De : ldo (at) *nospam* nz.invalid (Lawrence D'Oliveiro)
Groupes : comp.lang.cDate : 27. Jun 2025, 00:58:39
Autres entêtes
Organisation : A noiseless patient Spider
Message-ID : <103kmrf$3nvfg$3@dont-email.me>
References : 1 2 3 4 5 6
User-Agent : Pan/0.162 (Pokrosvk)
On Thu, 26 Jun 2025 12:51:19 -0000 (UTC), Waldek Hebisch wrote:
When working with such (low for me) precisions dynamic allocation of
memory is major cost item, frequently more important than calculation.
To avoid this cost one needs stack allocatation.
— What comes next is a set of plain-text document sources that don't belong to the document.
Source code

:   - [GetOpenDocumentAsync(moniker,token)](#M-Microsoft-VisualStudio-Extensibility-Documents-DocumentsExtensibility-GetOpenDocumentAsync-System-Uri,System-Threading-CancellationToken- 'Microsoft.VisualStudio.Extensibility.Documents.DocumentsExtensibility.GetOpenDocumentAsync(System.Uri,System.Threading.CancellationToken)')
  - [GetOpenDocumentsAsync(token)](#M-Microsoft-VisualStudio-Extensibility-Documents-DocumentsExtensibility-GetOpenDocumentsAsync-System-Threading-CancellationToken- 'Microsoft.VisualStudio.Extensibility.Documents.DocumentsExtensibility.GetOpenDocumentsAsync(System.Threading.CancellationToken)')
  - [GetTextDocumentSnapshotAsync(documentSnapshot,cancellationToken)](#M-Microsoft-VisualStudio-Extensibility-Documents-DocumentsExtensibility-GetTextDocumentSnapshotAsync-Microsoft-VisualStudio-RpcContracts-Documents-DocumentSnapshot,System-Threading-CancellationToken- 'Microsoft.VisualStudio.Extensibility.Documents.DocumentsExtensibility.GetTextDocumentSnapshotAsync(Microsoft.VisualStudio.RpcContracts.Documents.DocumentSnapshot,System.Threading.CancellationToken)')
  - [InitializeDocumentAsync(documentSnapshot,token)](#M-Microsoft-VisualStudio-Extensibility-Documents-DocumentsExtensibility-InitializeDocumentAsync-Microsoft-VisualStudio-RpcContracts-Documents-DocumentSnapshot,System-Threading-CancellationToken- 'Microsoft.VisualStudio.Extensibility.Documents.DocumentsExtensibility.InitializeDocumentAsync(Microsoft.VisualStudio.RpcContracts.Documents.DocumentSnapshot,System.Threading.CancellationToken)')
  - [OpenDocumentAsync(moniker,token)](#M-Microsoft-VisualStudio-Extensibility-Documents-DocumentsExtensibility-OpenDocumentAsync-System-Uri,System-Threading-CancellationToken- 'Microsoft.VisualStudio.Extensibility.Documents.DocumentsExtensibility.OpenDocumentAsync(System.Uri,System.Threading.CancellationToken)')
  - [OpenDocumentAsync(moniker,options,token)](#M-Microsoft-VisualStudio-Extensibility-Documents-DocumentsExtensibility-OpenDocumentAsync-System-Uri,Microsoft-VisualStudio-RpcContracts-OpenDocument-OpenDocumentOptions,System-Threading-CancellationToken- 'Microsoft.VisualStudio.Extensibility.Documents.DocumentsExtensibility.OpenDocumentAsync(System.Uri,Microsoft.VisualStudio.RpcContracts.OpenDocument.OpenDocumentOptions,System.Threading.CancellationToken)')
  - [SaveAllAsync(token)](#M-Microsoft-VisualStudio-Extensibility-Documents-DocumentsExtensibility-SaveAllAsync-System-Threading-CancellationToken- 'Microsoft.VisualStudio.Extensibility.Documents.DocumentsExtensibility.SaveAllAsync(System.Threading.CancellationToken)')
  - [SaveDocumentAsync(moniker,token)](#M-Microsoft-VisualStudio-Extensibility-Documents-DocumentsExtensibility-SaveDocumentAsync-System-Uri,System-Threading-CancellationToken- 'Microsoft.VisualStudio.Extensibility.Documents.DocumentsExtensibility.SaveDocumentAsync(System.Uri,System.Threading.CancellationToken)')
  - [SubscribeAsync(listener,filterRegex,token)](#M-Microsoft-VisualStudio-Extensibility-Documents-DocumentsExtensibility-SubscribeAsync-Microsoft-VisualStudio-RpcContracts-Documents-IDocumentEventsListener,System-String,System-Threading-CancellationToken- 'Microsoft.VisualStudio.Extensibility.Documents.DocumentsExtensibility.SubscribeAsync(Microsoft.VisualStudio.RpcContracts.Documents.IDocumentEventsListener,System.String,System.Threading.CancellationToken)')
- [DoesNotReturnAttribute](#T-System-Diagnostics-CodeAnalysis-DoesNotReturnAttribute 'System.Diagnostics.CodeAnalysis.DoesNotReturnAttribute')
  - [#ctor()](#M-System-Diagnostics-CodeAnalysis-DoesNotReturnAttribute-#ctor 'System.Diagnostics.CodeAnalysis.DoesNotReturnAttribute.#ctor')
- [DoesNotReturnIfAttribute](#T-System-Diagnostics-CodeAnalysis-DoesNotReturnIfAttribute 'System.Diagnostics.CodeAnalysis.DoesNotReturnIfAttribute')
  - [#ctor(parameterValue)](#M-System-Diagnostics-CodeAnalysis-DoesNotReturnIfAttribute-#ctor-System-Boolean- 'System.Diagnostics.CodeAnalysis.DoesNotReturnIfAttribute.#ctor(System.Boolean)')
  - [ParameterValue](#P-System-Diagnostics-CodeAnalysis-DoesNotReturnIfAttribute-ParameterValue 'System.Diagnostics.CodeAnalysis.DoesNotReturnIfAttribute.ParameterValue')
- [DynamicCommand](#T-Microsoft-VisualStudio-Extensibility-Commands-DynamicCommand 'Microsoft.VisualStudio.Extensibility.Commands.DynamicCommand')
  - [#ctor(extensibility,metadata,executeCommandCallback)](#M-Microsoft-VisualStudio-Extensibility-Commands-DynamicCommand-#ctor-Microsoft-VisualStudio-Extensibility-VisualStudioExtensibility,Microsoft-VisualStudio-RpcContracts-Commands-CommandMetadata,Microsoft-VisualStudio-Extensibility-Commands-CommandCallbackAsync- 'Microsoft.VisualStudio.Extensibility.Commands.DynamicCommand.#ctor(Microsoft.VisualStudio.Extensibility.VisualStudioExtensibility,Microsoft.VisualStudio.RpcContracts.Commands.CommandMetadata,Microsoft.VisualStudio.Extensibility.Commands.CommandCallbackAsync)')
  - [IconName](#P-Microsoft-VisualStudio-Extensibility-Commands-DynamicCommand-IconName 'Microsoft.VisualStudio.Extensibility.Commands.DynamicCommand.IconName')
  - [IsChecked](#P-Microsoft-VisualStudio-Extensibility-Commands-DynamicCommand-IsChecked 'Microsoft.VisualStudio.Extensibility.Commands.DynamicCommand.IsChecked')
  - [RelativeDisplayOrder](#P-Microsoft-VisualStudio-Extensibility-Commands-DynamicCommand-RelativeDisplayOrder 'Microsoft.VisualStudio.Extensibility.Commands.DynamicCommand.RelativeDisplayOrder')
What you may not realize is that, on current machines, there is about a
100:1 speed difference between accessing CPU registers and accessing main
memory.
Whether that main memory access is doing “stack allocation” or “heap
allocation” is going to make very little difference to this.
Also, when using binary underlying representation decimal rounding
is much more expensive than binary one, so with such representation
cost of decimal computation is significantly higher.
This may take more computation, but if the calculation time is dominated
by memory access time to all those digits, how much difference is that
going to make, really?
Floating point computations naturally are approximate. In most cases
exact details of rounding do not matter much.
It often surprises you when they do. That’s why a handy rule of thumb is
to test your calculation with all four IEEE 754 rounding modes, to ensure
that the variation in the result remains minor. If it doesn’t ... then
watch out.
To put it differently, decimal floating point is a marketing stint by
IBM.
Not sure IBM has any marketing power left to inflict their own ideas on
the computing industry. Decimal calculations just make sense because the
results are less surprising to normal people.